Gruss and her colleagues also plan to examine how carrying these heavy loads can change a woman’s biomechanics when walking with other people since women typically walk together, which can affect walking speed and mechanics.

“We don’t always get to choose how fast or slow we walk, which means that we are not always walking at our most efficient,” Gruss noted. “Look around anytime and anywhere, and you’re usually going to see people walking with someone else, especially if they have children.”

To get started, Gruss and Radford students began a pilot study in the fall 2023 semester with hopes of securing a National Science Foundation (NSF) grant to purchase necessary research equipment and fund a trip to Zambia for her and two students to do further research.

Inside the Center for the Sciences biology labs, students practiced walking with a 10-liter bucket of water on their heads. Gruss allowed them to use their hands to steady the heavy load. They also walked, with and without the buckets, alongside a partner. Students videoed the walks and collected data measurements to determine how head load carriage affects speed, walking stride and energy consumption.

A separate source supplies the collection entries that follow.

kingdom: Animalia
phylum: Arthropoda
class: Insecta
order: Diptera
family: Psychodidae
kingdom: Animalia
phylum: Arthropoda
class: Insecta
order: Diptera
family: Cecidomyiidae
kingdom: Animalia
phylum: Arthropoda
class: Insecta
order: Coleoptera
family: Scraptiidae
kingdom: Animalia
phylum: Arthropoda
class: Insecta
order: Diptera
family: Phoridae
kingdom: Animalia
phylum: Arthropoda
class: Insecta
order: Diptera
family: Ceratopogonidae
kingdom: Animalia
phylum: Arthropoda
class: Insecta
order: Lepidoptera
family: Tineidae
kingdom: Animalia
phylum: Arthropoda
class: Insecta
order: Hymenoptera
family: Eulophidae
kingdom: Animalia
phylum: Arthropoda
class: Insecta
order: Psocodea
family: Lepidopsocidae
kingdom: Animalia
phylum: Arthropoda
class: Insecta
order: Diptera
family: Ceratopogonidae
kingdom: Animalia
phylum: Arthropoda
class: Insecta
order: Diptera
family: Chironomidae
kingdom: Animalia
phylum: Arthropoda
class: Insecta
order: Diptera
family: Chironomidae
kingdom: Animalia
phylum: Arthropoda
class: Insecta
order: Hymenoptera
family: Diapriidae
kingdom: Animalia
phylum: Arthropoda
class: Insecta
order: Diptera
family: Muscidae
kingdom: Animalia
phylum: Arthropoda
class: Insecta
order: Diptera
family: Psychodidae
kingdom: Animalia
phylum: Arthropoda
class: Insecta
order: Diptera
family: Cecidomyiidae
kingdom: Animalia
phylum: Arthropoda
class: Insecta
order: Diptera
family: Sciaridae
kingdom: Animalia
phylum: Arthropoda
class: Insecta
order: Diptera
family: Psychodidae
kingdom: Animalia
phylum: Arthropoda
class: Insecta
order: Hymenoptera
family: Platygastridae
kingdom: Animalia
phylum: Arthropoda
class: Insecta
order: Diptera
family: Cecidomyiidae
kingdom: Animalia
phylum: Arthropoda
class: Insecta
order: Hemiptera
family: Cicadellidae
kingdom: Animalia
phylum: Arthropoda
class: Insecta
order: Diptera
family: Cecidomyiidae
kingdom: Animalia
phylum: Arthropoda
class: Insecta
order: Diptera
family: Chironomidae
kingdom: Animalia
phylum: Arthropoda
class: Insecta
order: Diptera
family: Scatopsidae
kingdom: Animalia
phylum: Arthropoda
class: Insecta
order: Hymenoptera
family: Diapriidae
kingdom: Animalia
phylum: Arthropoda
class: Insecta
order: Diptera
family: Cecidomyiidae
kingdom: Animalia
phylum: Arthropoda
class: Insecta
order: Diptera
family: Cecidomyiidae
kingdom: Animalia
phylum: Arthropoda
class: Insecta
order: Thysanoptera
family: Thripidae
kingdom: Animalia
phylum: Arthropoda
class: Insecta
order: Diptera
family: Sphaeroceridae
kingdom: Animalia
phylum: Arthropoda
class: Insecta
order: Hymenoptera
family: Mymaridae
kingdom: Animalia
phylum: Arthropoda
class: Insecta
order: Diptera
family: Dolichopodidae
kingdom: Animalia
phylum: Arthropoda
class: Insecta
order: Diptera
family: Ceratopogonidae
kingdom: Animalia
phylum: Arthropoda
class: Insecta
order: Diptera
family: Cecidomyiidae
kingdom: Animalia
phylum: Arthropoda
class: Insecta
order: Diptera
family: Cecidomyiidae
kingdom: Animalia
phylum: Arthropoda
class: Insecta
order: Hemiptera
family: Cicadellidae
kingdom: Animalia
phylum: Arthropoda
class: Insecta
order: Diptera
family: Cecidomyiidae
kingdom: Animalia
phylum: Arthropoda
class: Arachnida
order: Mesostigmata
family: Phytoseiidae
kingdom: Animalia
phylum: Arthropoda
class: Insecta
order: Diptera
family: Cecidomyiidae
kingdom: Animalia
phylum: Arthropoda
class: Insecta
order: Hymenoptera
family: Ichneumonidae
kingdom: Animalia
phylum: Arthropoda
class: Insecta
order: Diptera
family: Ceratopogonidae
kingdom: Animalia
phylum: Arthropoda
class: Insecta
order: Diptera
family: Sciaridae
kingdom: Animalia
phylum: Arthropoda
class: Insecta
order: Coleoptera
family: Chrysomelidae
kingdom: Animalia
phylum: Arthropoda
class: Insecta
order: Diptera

“If there is extra energy being used on carrying water,” said Angelina Walters, a senior anthropological sciences major from Winchester, Virginia, “it can take away energy needed for growth and repairing the body” from the physical exertion.

The work may “allow us to help prevent injuries of people who carry heavy loads each day,” added student researcher George Copeland of Salem, Virginia.

While the students are busy with work that may improve the lives of others, they, too, are reaping longterm rewards from the research.

“It is very important to me that Radford offers such impactful research opportunities for undergraduate students,” Walters said. “As a fourth-year research student, I feel prepared and confident to understand research processes, present research and collaborate on projects.

“These opportunities,” she continued, “have helped shape my undergraduate career and have helped prepare me to move on to further education and long-term careers.”

The data being collected will go a long way toward furthering the research by applying for the NSF grant that will help pay for a trip to Zambia in 2025 and a cameraless equipment system that can accurately measure each the location, angular momentum and position of subjects’ body segments.

“We are hoping that by documenting the biomechanics of head load carriage, it could help advise health policy,” Gruss said. “The girls can’t simply stop their responsibilities to the families and communities, but if we can gather and introduce better information out into the public – about how this affects women and young girls –then better and more informed healthcare policies can be made to protect them.”